O espaço e o tempo são as únicas intuições puras, a priori. Contudo, a geografia não
pode ser simplesmente definida pela intuição pura do espaço. Com efeito, ela busca
estabelecer relações espaciais entre diversos fenômenos apreendidos através de
experiências, as quais são guiadas por conceitos logicamente arranjados no
pensamento.
Desta maneira, a geografia, a exemplo das outras ciências, procede a partir das
ligações que faz entre as representações “seguindo certas re [p. 142] gras” lógicas.

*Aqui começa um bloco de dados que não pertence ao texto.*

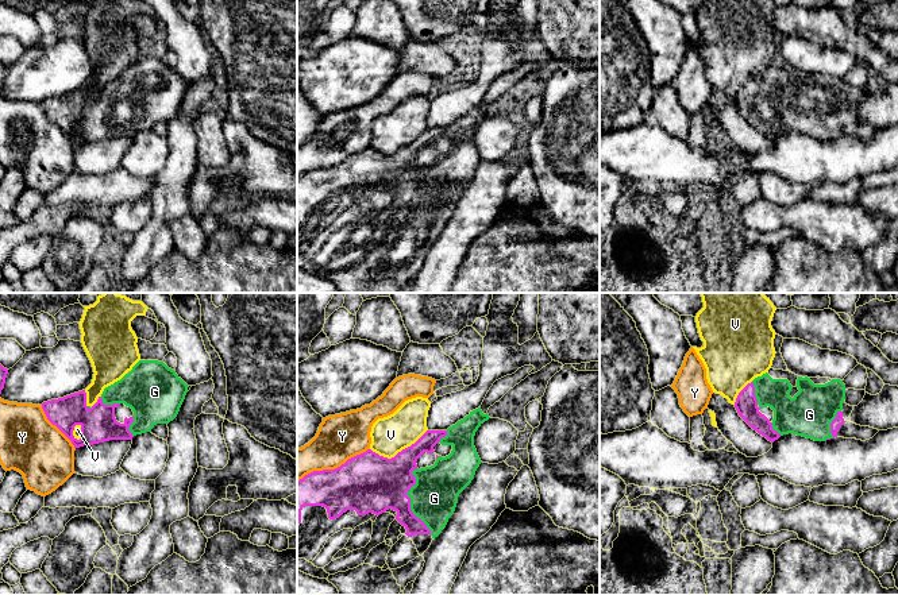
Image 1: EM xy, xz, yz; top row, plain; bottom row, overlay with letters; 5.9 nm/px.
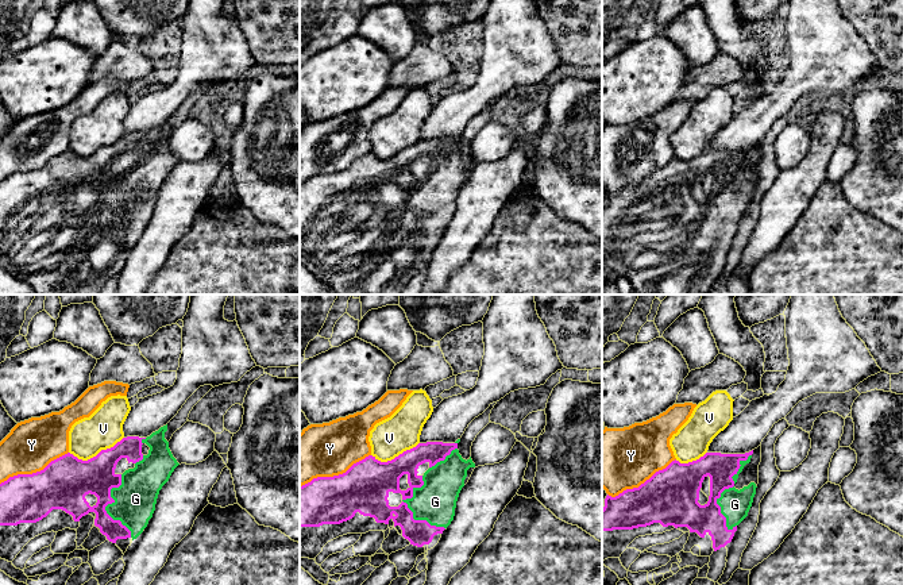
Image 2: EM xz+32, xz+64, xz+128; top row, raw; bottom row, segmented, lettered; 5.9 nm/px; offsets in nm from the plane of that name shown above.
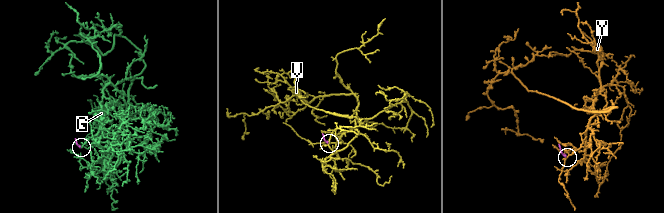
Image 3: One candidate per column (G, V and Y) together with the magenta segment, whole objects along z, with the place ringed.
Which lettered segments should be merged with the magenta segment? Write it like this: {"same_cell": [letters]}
{"same_cell": ["G"]}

Em outros termos, o pensamento científico, segundo Kant, é sempre um julgamento
construído por uma conduta lógica.” (p. 141-142)
“A despeito da importância desta leitura sobre a
influência de Kant, é legítimo afirmar que a herança
filosófica da geografia se resume a esta concepção?
Parece que não, e a mediação de Herder [25/08/1844 –
18/12/1803] foi sem dúvida capital. Mesmo se sua obra
é muito menos conhecida do que a de Kant, Herder tem
uma enorme importância para a História das Ideias
enquanto figura central da hermenêutica moderna e da
ciência romântica.
Ele seguiu o curso de “geografia física” de Kant e, a partir de
suas anotações, publicou uma síntese largamente difundida na
época, ainda que essa síntese não tenha sido, ao que parece,
inteiramente aprovada por Kant. Aliás, todos os comentadores
que se debruçaram sobre a vida desses dois personagens
destacam unanimemente a ambiguidade e o conflito que
caracterizavam suas relações recíprocas.” (p. 143)
“O caráter atual do pensamento de Herder é reconhecido, por
exemplo, por L. Dumont. Este último vê aí uma das vertentes
fundamentais da ideologia moderna.
Segundo ele, a originalidade de Herder reside em sua concepção de
conjuntos culturais em que se misturam o antigo e o novo, fazendo
aparecer, assim, todo o leque de possibilidades no fluxo da História. É
inegável que a obra de Herder apresenta um interesse certo para o
pensamento geográfico.
Os pontos de vista que ele sustenta são opostos à ciência de filiação
kantiana e sugerem uma outra via para a investigação científica. Uma
via que será efetivamente retomada ulteriormente na geografia.” (p.